PROBLEM TO WORK ON:
Output every line below as a numbered list, leaving out any blank lines.

SUPPLIED MATERIAL:
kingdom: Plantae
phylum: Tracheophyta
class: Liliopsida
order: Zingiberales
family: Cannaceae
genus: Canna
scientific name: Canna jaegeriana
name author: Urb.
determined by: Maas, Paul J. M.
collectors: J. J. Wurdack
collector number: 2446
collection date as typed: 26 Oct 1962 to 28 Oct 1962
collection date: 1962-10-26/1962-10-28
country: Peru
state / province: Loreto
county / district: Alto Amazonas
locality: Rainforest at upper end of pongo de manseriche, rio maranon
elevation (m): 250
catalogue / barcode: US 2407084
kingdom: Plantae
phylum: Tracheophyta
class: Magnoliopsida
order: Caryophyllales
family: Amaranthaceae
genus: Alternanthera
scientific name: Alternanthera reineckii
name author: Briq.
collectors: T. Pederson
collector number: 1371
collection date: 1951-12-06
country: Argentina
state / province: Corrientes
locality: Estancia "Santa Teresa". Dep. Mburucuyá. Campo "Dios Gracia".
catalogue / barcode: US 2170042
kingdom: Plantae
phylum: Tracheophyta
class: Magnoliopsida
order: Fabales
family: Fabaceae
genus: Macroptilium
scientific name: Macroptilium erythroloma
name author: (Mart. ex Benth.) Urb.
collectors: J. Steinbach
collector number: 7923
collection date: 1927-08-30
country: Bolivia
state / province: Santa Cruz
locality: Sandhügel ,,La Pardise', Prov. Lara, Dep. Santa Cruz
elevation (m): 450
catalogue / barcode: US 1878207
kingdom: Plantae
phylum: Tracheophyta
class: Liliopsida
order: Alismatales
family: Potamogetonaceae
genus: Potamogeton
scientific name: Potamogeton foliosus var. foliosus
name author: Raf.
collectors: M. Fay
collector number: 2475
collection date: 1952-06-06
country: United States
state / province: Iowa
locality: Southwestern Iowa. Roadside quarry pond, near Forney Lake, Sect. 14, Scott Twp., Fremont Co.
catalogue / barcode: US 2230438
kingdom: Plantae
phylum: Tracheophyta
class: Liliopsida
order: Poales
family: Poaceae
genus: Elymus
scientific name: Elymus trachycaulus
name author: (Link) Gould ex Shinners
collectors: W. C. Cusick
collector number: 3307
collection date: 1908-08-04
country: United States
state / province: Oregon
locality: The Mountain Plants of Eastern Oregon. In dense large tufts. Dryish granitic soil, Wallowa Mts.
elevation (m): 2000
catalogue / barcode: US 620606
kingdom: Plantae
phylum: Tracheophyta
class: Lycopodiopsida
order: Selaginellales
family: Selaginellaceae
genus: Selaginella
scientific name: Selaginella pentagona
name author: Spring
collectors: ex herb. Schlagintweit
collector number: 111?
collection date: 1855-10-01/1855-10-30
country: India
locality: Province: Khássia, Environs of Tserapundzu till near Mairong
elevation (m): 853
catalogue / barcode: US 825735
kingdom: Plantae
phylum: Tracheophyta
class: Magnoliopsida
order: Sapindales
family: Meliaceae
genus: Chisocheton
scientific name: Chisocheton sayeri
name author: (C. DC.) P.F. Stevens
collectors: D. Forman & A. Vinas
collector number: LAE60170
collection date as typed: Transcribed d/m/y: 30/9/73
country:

EXERCISE ANSWER:
1. kingdom: Plantae
2. phylum: Tracheophyta
3. class: Liliopsida
4. order: Zingiberales
5. family: Cannaceae
6. genus: Canna
7. scientific name: Canna jaegeriana
8. name author: Urb.
9. determined by: Maas, Paul J. M.
10. collectors: J. J. Wurdack
11. collector number: 2446
12. collection date as typed: 26 Oct 1962 to 28 Oct 1962
13. collection date: 1962-10-26/1962-10-28
14. country: Peru
15. state / province: Loreto
16. county / district: Alto Amazonas
17. locality: Rainforest at upper end of pongo de manseriche, rio maranon
18. elevation (m): 250
19. catalogue / barcode: US 2407084
20. kingdom: Plantae
21. phylum: Tracheophyta
22. class: Magnoliopsida
23. order: Caryophyllales
24. family: Amaranthaceae
25. genus: Alternanthera
26. scientific name: Alternanthera reineckii
27. name author: Briq.
28. collectors: T. Pederson
29. collector number: 1371
30. collection date: 1951-12-06
31. country: Argentina
32. state / province: Corrientes
33. locality: Estancia "Santa Teresa". Dep. Mburucuyá. Campo "Dios Gracia".
34. catalogue / barcode: US 2170042
35. kingdom: Plantae
36. phylum: Tracheophyta
37. class: Magnoliopsida
38. order: Fabales
39. family: Fabaceae
40. genus: Macroptilium
41. scientific name: Macroptilium erythroloma
42. name author: (Mart. ex Benth.) Urb.
43. collectors: J. Steinbach
44. collector number: 7923
45. collection date: 1927-08-30
46. country: Bolivia
47. state / province: Santa Cruz
48. locality: Sandhügel ,,La Pardise', Prov. Lara, Dep. Santa Cruz
49. elevation (m): 450
50. catalogue / barcode: US 1878207
51. kingdom: Plantae
52. phylum: Tracheophyta
53. class: Liliopsida
54. order: Alismatales
55. family: Potamogetonaceae
56. genus: Potamogeton
57. scientific name: Potamogeton foliosus var. foliosus
58. name author: Raf.
59. collectors: M. Fay
60. collector number: 2475
61. collection date: 1952-06-06
62. country: United States
63. state / province: Iowa
64. locality: Southwestern Iowa. Roadside quarry pond, near Forney Lake, Sect. 14, Scott Twp., Fremont Co.
65. catalogue / barcode: US 2230438
66. kingdom: Plantae
67. phylum: Tracheophyta
68. class: Liliopsida
69. order: Poales
70. family: Poaceae
71. genus: Elymus
72. scientific name: Elymus trachycaulus
73. name author: (Link) Gould ex Shinners
74. collectors: W. C. Cusick
75. collector number: 3307
76. collection date: 1908-08-04
77. country: United States
78. state / province: Oregon
79. locality: The Mountain Plants of Eastern Oregon. In dense large tufts. Dryish granitic soil, Wallowa Mts.
80. elevation (m): 2000
81. catalogue / barcode: US 620606
82. kingdom: Plantae
83. phylum: Tracheophyta
84. class: Lycopodiopsida
85. order: Selaginellales
86. family: Selaginellaceae
87. genus: Selaginella
88. scientific name: Selaginella pentagona
89. name author: Spring
90. collectors: ex herb. Schlagintweit
91. collector number: 111?
92. collection date: 1855-10-01/1855-10-30
93. country: India
94. locality: Province: Khássia, Environs of Tserapundzu till near Mairong
95. elevation (m): 853
96. catalogue / barcode: US 825735
97. kingdom: Plantae
98. phylum: Tracheophyta
99. class: Magnoliopsida
100. order: Sapindales
101. family: Meliaceae
102. genus: Chisocheton
103. scientific name: Chisocheton sayeri
104. name author: (C. DC.) P.F. Stevens
105. collectors: D. Forman & A. Vinas
106. collector number: LAE60170
107. collection date as typed: Transcribed d/m/y: 30/9/73
108. country:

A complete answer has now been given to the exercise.